=== Text provided ===

At 120 kph, the unit range of km/kWh will drop drastically due to aerodynamic drag, and motor inefficiency, and friction etc. Even if it drops to 30 km/kWh, you are still at nominal:
96V * 3.5Ah * 30p * 30(km/kWh) / 1000 = 300 km range.
But you can't drive the whole way at that speed. Let's say you drive 1/3 at 20 kph, 1/3 at 60 kph, and 1/3 at 100 kph. The respective ranges are let's say 80, 65, 30 km/kWh for an average of 58 km/kWh.
So your range will be 585 km - still too high. I would suggest a range of 150 km, to make the pack as light and small as possible. So the p becomes:
150 * 1000 / (96 * 3.5 * 58) = 8 in parallel. Since the 3.5 is really a 3.3, and the 96 is really a 93.6, and in practice the 58 becomes a 50, and add a 10% margin, you need:
1.1 * 150km * 1000 / (26 * 3.6V * 3.3Ah * 50km/kWh) = 11 cells in parallel
I.e. two modules of 13s11p. You are down from 50 kg (110 lbs) to 17 kg. Much more manageable.
Note that the 150 km range includes high speed runs. If you were to travel 40 kph uniformly, your range will be about 225 km.

=== Information provided ===

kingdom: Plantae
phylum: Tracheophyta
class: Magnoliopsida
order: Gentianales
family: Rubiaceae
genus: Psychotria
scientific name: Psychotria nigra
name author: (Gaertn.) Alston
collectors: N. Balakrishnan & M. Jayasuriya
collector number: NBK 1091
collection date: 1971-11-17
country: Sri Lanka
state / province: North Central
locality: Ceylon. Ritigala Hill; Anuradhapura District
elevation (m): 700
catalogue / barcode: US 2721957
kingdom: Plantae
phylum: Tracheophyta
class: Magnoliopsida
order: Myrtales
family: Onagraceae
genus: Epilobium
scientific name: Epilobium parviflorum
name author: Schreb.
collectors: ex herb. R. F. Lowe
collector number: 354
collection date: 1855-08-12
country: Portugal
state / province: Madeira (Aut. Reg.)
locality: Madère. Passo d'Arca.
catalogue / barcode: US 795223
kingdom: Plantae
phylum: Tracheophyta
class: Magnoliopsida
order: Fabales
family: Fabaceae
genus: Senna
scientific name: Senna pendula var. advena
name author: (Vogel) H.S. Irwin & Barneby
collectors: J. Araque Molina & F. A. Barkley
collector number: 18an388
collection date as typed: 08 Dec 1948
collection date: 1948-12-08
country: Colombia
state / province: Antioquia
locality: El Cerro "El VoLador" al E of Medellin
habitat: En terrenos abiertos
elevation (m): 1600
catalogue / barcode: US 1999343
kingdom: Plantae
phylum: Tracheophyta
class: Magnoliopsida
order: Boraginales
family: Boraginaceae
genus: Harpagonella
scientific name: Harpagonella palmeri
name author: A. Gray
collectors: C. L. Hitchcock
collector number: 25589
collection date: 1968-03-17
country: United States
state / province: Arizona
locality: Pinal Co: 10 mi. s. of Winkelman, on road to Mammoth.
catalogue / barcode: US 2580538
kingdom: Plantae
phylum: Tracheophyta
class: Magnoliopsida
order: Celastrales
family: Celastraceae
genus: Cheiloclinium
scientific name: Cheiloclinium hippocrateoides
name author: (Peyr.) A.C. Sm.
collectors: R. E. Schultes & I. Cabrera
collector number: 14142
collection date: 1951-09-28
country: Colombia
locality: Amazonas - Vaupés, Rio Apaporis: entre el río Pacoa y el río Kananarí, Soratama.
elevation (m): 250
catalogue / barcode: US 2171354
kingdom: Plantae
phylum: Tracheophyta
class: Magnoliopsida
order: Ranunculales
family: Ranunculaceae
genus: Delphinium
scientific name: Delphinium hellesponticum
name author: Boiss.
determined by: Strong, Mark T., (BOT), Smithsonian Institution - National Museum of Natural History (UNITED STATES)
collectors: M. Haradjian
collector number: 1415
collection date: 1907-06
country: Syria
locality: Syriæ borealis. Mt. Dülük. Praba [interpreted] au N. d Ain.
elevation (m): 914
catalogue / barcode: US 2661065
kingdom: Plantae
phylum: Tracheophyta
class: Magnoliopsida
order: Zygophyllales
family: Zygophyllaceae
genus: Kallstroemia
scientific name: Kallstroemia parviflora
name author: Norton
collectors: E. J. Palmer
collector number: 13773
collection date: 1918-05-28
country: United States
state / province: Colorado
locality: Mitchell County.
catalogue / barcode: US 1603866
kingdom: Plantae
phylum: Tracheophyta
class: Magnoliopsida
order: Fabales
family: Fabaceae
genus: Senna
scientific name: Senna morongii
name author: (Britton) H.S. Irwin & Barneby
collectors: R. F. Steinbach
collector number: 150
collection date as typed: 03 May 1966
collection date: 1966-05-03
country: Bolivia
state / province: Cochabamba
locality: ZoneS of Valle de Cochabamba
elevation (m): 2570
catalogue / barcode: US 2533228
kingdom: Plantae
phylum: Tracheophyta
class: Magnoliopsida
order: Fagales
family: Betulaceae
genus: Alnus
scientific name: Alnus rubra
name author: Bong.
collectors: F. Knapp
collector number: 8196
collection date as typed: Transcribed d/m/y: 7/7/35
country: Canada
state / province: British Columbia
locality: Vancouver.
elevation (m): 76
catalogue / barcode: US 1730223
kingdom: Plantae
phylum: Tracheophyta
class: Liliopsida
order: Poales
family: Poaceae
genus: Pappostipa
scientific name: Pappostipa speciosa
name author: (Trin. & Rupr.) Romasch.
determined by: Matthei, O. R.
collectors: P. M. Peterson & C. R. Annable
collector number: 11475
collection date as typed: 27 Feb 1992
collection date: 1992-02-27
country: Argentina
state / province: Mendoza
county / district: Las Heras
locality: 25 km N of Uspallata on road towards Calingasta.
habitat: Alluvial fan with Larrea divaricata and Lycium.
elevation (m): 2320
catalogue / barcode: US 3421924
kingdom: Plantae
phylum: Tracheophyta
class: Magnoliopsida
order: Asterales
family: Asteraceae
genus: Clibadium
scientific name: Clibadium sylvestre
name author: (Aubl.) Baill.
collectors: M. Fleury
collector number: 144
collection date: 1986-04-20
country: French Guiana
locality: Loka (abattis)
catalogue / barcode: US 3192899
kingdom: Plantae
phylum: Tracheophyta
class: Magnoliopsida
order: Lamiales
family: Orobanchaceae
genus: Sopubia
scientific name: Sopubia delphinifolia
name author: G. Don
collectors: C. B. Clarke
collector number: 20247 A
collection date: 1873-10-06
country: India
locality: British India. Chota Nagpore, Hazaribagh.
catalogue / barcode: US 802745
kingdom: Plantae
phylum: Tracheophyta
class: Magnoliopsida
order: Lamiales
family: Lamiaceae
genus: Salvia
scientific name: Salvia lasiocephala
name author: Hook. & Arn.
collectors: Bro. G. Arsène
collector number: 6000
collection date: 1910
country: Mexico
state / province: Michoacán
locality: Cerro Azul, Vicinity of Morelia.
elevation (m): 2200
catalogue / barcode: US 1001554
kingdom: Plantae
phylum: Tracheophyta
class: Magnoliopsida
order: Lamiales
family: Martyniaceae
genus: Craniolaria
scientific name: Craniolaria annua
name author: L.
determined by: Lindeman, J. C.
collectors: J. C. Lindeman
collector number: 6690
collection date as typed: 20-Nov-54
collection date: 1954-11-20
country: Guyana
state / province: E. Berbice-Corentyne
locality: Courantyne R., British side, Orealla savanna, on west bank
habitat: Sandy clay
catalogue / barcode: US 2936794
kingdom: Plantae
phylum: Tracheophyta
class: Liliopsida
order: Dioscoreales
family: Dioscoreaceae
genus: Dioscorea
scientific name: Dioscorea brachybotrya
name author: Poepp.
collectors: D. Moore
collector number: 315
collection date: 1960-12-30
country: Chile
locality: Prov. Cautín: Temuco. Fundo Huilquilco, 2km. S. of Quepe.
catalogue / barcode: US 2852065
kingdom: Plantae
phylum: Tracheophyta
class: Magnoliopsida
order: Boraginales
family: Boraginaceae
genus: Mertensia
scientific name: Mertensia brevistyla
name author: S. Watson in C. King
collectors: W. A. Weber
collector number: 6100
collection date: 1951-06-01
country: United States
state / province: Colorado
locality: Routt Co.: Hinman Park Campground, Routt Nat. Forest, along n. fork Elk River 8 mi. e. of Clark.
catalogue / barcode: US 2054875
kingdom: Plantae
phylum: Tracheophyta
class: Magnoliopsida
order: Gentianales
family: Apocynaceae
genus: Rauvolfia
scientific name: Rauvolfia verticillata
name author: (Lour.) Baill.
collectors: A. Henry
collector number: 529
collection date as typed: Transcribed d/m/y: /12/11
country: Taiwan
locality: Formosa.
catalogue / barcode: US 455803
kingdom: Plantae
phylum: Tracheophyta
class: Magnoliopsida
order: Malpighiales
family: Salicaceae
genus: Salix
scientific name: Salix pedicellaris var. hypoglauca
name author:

===

> **Exercises to complete**:
A - List every driving speed, given in kph, that the battery range text mentions.
B - Extract the passage of the battery range text from "But you can't" to "of 58 km/kWh.".
The records aren't needed for anything here.

> **Responses by task**:
A - 120 kph, 20 kph, 60 kph, 100 kph, 40 kph

B -
But you can't drive the whole way at that speed. Let's say you drive 1/3 at 20 kph, 1/3 at 60 kph, and 1/3 at 100 kph. The respective ranges are let's say 80, 65, 30 km/kWh for an average of 58 km/kWh.